- Purpose: endoscopic diagnostic use of blue/green wavelengths enhance detail of surface of mucosa.

= Narrow-band imaging =

Imaging technique used in endoscopy

Narrow-band imaging is an imaging technique for endoscopic diagnostic medical tests, where light of specific blue and green wavelengths is used to enhance the detail of certain aspects of the surface of the mucosa. A special filter is electronically activated by a switch in the endoscope leading to the use of ambient light of wavelengths of 415 nm (blue) and 540 nm (green). Because the peak light absorption of hemoglobin occurs at these wavelengths, blood vessels will appear very dark, allowing for their improved visibility and in the improved identification of other surface structures.

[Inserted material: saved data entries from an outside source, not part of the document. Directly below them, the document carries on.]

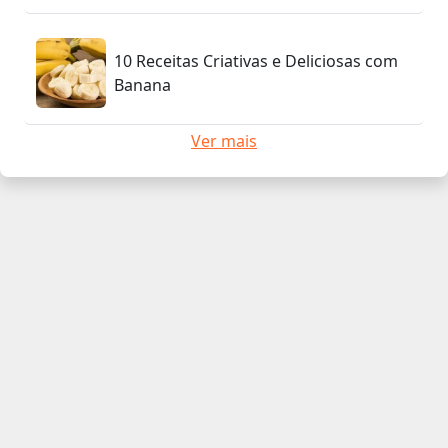
10 Receitas Criativas e Deliciosas com
Banana
Ver mais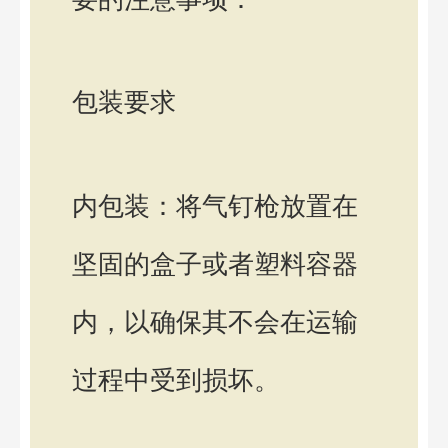
包装要求
内包装：将气钉枪放置在
坚固的盒子或者塑料容器
内，以确保其不会在运输
过程中受到损坏。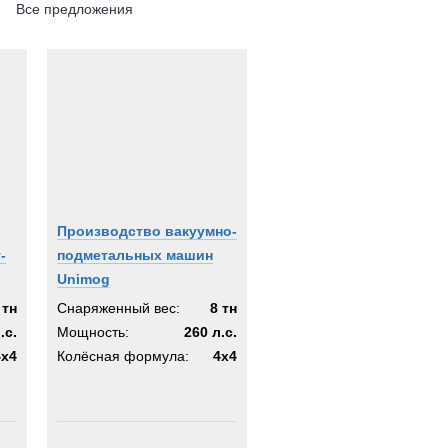
Все предложения
Производство вакуумно-
-
подметальных машин
Unimog
 тн
Снаряженный вес:
8 тн
.с.
Мощность:
260 л.с.
4x4
Колёсная формула:
4x4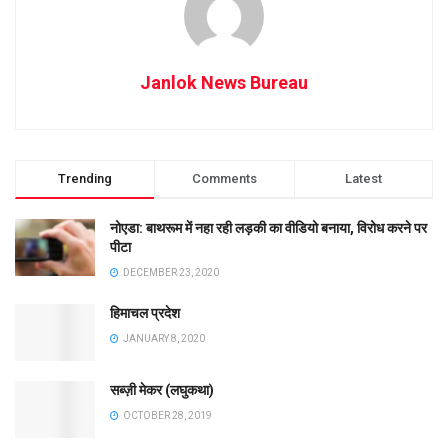
Janlok News Bureau
Trending
Comments
Latest
नोएडा: बाथरूम में नहा रही लड़की का वीडियो बनाया, विरोध करने पर
पीटा
DECEMBER 23, 2020
हिमाचल प्रदेश
JANUARY 8, 2020
सब्ज़ी मेकर (लघुकथा)
OCTOBER 28, 2019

In gastrointestinal endoscopy, narrow-band imaging has found use in the identification of Barrett's esophagus, in the identification of pit patterns to classify colorectal polyps and tumours, and in the identification of atypical dysplastic cells in the colon of patients with ulcerative colitis. Also, in cystoscopy, which is the examination of the urinary bladder with an endoscope, narrow-band imaging is useful in differentiating between benign and malignant cells.

Alternative methods to improve visualization of the mucosa in endoscopy include chromoendoscopy, confocal microscopy and optical coherence tomography.